Computational study on the impact of Nb doping on electronic structure, magnetic and optical properties of hexagonal bilayer BN

We investigate the impact of Niobium (Nb) doping on the electronic structure, and magnetic and optical properties of the bilayer hexagonal boron nitride (BL hBN) using spin-polarized density functional theory (DFT). The calculated values of formation energy reveal the structural stability of Nb-doped BL hBN. The structural parameter analysis indicates the bond length and lattices constant of BL hBN increase due to Nb doping. In addition, it is found that the energy band gap of BL hBN is reduced from 5.1 eV to 3.9 eV due to 5.5% of Nb doping. Moreover, the obtained magnetic moment of 2 mu ( B ) and 4 mu ( B ) for Nb concentrations of 5.55% and 11.11% respectively, indicate the turning of the paramagnetic behavior of pure BL hBN to ferromagnetic. Besides, we have also found that the first and second nearest neighboring (NN) magnetic interaction between two dopants (Nb atoms) is ferromagnetic.
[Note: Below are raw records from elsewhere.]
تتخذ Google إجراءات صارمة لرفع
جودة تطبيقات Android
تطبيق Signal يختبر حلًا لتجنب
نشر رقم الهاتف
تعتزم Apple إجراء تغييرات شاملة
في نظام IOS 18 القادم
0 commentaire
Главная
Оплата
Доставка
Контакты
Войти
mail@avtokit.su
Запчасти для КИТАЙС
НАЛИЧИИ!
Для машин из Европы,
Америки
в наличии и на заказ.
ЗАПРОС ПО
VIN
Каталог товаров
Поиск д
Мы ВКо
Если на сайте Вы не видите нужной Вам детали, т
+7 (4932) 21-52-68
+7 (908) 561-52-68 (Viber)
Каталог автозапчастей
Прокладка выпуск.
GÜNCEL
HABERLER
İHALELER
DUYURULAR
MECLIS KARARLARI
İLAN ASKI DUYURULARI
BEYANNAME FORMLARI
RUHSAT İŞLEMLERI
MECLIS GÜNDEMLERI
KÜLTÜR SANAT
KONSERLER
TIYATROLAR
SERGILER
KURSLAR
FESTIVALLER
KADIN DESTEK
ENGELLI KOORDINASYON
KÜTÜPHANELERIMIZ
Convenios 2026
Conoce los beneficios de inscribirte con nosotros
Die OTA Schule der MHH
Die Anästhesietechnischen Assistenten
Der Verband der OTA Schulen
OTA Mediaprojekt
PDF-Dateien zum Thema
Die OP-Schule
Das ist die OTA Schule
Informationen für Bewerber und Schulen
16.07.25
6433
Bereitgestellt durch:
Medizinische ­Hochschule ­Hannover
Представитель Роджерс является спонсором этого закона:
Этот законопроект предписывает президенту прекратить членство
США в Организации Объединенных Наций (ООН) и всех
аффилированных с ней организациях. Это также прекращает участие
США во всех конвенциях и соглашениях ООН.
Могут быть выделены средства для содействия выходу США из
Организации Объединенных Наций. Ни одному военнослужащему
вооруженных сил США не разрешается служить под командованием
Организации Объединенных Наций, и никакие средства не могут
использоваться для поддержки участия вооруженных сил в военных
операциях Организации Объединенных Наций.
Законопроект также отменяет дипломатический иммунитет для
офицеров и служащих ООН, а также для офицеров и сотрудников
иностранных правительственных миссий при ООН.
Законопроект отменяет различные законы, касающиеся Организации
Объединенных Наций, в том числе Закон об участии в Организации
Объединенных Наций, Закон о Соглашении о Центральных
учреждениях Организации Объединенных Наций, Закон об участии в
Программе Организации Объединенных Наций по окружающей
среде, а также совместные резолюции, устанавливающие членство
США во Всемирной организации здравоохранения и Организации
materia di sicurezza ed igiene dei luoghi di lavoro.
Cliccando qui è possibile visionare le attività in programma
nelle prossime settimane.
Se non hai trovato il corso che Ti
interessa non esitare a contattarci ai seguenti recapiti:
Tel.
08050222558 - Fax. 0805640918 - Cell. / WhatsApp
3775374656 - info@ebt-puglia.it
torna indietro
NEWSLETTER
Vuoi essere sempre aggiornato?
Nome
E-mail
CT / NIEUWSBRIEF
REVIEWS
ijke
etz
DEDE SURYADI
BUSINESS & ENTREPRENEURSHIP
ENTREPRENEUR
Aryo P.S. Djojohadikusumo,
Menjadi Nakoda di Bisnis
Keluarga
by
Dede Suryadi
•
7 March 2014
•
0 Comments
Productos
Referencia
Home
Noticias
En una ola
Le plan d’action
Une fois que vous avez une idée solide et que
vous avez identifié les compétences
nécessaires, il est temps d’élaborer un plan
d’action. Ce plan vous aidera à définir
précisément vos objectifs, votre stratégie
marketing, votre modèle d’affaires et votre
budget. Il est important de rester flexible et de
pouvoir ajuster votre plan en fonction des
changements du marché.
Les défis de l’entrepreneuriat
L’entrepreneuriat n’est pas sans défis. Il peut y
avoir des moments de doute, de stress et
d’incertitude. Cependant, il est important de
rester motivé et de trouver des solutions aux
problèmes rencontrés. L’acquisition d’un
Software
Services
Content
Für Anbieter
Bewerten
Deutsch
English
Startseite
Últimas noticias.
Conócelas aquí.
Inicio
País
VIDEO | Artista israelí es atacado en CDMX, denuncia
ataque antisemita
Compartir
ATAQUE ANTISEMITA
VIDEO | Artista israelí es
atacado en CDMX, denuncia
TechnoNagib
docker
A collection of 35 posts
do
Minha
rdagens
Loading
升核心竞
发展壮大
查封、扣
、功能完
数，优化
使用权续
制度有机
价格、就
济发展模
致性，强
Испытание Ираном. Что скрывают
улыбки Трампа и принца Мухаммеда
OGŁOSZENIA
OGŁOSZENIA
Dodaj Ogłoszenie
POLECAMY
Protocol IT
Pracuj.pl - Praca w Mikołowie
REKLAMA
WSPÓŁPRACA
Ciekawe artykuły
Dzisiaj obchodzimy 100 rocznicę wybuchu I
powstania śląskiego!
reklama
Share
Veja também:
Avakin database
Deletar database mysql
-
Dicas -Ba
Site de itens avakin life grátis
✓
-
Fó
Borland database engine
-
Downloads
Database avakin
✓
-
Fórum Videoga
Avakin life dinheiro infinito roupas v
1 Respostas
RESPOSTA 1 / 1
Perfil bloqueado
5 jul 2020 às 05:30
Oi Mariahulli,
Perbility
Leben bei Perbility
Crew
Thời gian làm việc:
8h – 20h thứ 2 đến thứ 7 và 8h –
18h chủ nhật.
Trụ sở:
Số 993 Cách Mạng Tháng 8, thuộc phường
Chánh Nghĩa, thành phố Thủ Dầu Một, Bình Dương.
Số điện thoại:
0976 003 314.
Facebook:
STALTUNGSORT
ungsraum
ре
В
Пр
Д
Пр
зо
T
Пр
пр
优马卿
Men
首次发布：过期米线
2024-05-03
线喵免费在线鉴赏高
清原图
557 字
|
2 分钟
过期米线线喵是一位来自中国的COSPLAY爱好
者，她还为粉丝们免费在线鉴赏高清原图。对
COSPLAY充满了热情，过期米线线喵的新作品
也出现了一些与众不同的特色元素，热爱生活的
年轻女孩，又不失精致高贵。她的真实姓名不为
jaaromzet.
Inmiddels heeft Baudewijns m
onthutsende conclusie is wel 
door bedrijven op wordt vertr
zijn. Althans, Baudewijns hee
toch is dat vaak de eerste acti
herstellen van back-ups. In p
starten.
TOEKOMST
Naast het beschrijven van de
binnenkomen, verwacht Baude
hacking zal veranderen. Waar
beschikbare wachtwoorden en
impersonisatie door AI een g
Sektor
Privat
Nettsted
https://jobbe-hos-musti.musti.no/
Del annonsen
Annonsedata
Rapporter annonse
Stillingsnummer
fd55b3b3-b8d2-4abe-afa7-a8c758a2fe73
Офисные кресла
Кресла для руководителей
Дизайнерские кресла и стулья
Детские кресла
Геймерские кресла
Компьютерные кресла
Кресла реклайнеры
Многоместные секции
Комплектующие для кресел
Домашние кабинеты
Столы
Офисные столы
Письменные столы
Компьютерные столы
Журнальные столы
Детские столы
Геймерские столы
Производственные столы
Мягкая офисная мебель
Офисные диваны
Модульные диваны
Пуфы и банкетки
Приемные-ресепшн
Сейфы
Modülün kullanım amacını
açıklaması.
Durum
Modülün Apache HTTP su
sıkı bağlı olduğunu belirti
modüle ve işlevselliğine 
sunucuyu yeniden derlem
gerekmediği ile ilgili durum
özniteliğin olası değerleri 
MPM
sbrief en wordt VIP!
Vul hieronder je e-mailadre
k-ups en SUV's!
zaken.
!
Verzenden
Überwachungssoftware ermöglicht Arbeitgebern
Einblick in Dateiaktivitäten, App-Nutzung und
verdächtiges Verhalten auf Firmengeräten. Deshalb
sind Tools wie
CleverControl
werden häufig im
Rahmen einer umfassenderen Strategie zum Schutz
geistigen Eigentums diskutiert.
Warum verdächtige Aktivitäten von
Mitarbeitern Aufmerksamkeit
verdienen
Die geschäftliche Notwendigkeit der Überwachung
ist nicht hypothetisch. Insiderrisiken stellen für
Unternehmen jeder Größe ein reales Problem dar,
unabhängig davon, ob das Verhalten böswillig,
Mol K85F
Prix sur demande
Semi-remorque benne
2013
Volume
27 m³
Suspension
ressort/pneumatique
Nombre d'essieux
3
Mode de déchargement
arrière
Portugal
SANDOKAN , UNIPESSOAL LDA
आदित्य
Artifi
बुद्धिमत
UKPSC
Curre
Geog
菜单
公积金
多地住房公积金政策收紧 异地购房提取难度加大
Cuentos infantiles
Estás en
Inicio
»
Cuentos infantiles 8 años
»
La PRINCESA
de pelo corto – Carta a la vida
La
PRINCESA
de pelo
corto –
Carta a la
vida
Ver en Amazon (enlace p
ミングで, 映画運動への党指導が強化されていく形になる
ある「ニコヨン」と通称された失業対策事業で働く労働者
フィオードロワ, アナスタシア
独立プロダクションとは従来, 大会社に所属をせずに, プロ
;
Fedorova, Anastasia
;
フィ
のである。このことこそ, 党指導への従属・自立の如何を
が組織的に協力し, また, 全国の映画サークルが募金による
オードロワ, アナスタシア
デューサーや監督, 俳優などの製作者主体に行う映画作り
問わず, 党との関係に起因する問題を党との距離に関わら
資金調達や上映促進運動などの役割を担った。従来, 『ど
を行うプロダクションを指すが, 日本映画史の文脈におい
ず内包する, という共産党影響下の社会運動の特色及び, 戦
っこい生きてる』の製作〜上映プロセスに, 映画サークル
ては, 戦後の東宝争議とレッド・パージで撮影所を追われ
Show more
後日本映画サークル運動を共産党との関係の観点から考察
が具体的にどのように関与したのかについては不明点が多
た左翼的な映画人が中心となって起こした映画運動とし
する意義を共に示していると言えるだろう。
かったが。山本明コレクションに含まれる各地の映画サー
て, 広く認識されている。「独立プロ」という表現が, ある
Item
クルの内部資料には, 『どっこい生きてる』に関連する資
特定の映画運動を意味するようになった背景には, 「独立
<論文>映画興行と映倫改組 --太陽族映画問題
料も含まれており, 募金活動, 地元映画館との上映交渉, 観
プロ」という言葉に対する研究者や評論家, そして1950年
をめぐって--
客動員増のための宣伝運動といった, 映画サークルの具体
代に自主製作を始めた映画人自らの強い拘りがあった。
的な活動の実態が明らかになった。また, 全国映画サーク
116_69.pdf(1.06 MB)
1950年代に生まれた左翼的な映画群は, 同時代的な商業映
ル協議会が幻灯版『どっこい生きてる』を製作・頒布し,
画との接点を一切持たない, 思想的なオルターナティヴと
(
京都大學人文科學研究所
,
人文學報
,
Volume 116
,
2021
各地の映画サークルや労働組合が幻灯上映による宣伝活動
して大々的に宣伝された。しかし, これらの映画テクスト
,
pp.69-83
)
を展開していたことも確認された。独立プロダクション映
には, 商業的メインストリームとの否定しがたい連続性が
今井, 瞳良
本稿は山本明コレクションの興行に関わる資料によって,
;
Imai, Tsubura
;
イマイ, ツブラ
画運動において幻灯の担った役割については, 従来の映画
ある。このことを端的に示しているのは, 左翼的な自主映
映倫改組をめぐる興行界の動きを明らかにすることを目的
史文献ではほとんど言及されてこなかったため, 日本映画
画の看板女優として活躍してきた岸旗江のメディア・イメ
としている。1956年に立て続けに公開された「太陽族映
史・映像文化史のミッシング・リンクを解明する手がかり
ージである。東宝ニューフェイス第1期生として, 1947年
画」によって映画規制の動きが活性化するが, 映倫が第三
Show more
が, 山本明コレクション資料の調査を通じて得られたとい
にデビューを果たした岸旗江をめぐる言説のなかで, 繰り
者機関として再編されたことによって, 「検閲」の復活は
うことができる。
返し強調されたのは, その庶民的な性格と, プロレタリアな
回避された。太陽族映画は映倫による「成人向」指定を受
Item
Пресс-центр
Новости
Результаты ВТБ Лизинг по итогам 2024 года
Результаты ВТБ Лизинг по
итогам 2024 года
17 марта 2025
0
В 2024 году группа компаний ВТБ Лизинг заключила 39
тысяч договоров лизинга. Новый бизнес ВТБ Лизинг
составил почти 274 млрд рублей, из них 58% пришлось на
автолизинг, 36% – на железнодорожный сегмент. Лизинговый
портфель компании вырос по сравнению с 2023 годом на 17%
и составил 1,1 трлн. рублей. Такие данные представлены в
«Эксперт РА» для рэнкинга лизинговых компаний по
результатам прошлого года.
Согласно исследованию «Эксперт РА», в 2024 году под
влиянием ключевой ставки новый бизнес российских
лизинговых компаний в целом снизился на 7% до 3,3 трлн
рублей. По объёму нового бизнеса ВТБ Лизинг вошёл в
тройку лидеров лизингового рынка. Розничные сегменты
Whereas, the third nearest neighbor interaction is antiferromagnetic. More interestingly, using mean field theory together with spin-polarized DFT ferromagnetic transition temperature (T- c ) of 367 K is obtained for 11.11% of Nb-doped BL hBN. Furthermore, a significant enhancement of the absorption coefficient due to Nb doping in both the visible and mid-to-far-infrared regions was observed. Based on those results, we suggest that Nb-doped BL hBN is a good candidate material for nanoelectronics, spintronics, and optoelectronics applications.